Afterwards, the Czechs' trust in the EU remained high for a long time. It started sinking in reaction to the EU's failure to react to the economic crisis and the Greek troubles, Balik says.

At the time, which coincided with the Lisbon Treaty introduction, unification tendencies also surfaced as did the EU's inclination to regulate even the areas it should not interfere in, Balik says.

Last year it turned out that the EU, comprised of weakened member states stripped of national powers, was no longer capable of managing the basic tasks a state should guarantee. It actually turned out that the emperor is naked, Balik says.

The Czechs felt no mistrust until recently, and the Civic Democratic Party (ODS) was the only one to promote Euroscepticism on the Czech scene. In the meantime, the ODS's position has become a mainstream one as a result of the bad political performance of the Brussels centre and the gap that separates it from the voters' will, Balik says.

That is also why Europeans have been fascinated with Brexit, as it showed that the voters' will can beat the positions and interests of those in power, Balik says.

True, the Czech mistrust partly stems from the Czech national mentality.
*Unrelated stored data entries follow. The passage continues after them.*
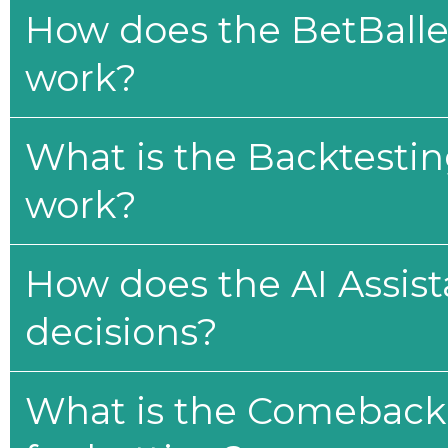
How does the BetBaller
work?
What is the Backtesti
work?
How does the AI Assis
decisions?
What is the Comeback 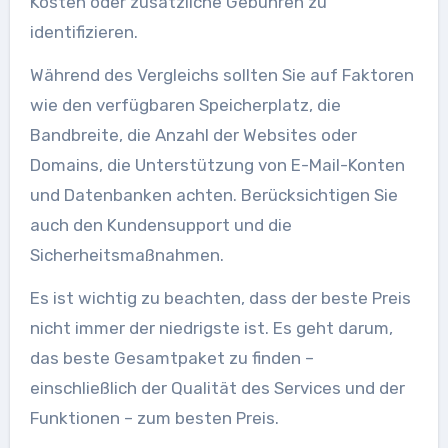
Kosten oder zusätzliche Gebühren zu
identifizieren.
Während des Vergleichs sollten Sie auf Faktoren
wie den verfügbaren Speicherplatz, die
Bandbreite, die Anzahl der Websites oder
Domains, die Unterstützung von E-Mail-Konten
und Datenbanken achten. Berücksichtigen Sie
auch den Kundensupport und die
Sicherheitsmaßnahmen.
Es ist wichtig zu beachten, dass der beste Preis
nicht immer der niedrigste ist. Es geht darum,
das beste Gesamtpaket zu finden –
einschließlich der Qualität des Services und der
Funktionen – zum besten Preis.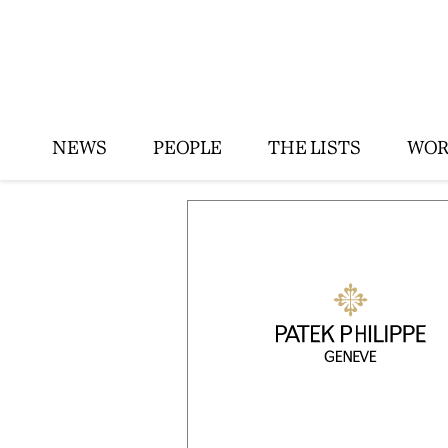
NEWS
PEOPLE
THE LISTS
WOR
On the other hand, however, scepticism towards the present form of European integration is not typical of Czechs or the British only, Balik says, mentioning a sharp rise of the anti-EU political forces in countries such as France, Sweden, Finland or Greece.

In spite of the Czechs' quite strong Eurosceptic positions, Eurosceptic parties fare poorly in the Czech Republic, unlike their foreign counterparts such as Britain's UKIP, France's National Front or Greece's SYRIZA, Balik admits.

This situation may change however. How many Greeks knew about SYRIZA a few years ago? How many British knew about the UKIP? he asks.

The Czech system of political parties is far from stable. Why should not a similar party emerge all of a sudden on the Czech scene, based on the social demand? Balik asks.